Benefits of Design for Reliability


The concept of design for reliability (DFR)  in software is becoming a standard in recent years and will continue to develop and evolve in years to come. Design for reliability shifts the focus from "test-analyze-fix" philosophy to designing reliability into products and processes using best available technologies.

DFR also changes test engineering from product testing for defect detection to testing for system stability and system resilience.

As DFR standards evolve, product companies are setting up reliability engineering teams as an enterprise wide activity - which gives guidance on advice on how to design for reliability, provide risk assessments, provide templates for reliability analysis, develop quantitative models to derive the probability of failure for products.

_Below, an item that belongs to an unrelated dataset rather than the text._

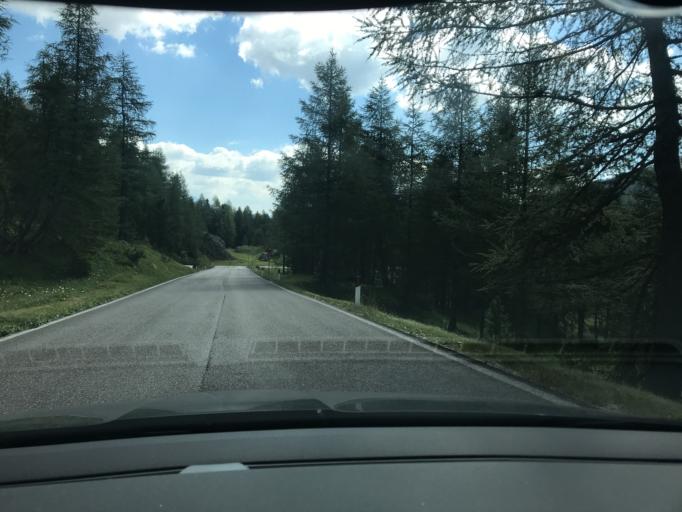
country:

DFR impacts the entire product lifecycle: reducing life-cycle risks and minimizing the combined cost of design, manufacturing, quality, warranty, and service. Advances in system disgnotics/prognostics and system health management is helping the development of new models and algorithms that can predict the future reliability of a product by assessing the extent of degradation from its expected operating conditions.

DFR principles and methods are aimed proactively to prevent faults, failures, and product malfunctions, which result in cheaper, faster, and better products. Product reliability is best used as a tool to gain customer loyalty and customer trust. For example, lot of customers still use Sun/Oracle Computers, IBM Z series systems, Unix OS for its reliability.